Any money advanced would be loans that would have to be returned. Shares in both banks swung wildly yesterday. Bank of Ireland would be the fifth financial institution to come under majority state control if the rescue package goes ahead. Investors were also spooked by suggestions by the Dutch finance minister that Irish bank bondholders should bear some of the pain of the financial rescue plan.
Bank of Ireland shares finished down 10 per cent after losing as much as 25 per cent earlier in the day. Allied Irish Banks closed flat.
So far, British banks have been seeking to reassure that the impact of the escalating crisis across the Irish Sea on them will be low, declaring only small exposure to Irish sovereign debt and Irish bank bonds. They have been backed by the City watchdog which on Tuesday sought to provide reassurances of its own.
The Financial Services Authority's chairman, Lord Turner, said the exposure of British banks to Irish sovereign debt and the Irish banking sector is small. Ian Gordon, an analyst at Exane BNP Paribas, said he remained far more concerned about the £52bn of Irish loans on RBS's books. Lloyds Banking Group has around half that and given the state of Ireland's economy, both banks are likely to take a severe hit – although Mr Gordon said it would take a situation close to financial Armageddon in Ireland to force RBS to increase its provisioning. That has not happened just yet.

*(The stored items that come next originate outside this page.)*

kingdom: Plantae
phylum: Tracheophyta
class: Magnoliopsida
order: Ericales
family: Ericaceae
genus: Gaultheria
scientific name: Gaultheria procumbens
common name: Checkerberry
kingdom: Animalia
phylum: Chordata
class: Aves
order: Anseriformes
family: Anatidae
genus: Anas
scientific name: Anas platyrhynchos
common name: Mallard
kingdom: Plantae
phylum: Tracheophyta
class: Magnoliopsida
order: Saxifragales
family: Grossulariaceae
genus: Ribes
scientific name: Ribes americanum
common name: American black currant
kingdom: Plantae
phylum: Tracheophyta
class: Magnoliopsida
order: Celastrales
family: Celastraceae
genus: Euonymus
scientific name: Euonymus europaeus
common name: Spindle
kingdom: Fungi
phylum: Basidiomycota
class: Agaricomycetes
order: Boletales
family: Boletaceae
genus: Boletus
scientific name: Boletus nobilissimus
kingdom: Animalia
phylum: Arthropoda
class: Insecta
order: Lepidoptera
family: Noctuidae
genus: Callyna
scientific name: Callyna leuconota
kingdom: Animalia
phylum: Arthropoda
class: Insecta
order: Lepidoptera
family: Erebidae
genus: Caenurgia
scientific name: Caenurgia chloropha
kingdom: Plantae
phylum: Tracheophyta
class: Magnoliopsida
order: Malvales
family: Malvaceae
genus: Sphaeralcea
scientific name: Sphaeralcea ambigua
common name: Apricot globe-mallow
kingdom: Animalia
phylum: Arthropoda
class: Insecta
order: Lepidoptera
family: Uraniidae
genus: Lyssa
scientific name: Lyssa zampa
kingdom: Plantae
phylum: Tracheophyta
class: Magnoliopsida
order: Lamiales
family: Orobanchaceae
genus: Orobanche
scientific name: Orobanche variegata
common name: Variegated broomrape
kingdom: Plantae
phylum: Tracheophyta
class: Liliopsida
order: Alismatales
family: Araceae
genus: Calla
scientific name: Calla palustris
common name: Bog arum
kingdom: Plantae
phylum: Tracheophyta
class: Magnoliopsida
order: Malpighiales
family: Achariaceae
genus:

However, analysts have been frustrated about the lack of hard data supplied by British banks. The Bank of International Settlements at the end of March put British banks' exposure to Ireland at about £36bn, far in excess of what banks have indicated.
As in Britain, where UK Financial Investments has been charged with overseeing and disposing of the British Government's interest in the banking sector, the Irish banks will eventually have to be re-privatised to help to repay the vast loans that will be extended.
City sources said they believed the main interest would come from private-equity players, seeing them as a potential recovery play when the problems have finally eased. Wilbur Ross, the billionaire investor, said his WL Ross & Co is one of two final bidders for EBS Building Society, another Irish bank.
In an interview he said his attempt to acquire the bank is "probably the strongest demonstration of our belief that Ireland will turn around and will come back out of this, perhaps not as the same Celtic Tiger that it had been, but as a good strong country". Irish Life & Permanent and a group led by Cardinal Capital are the final two bidders. The Cardinal group includes the Carlyle Group and WL Ross.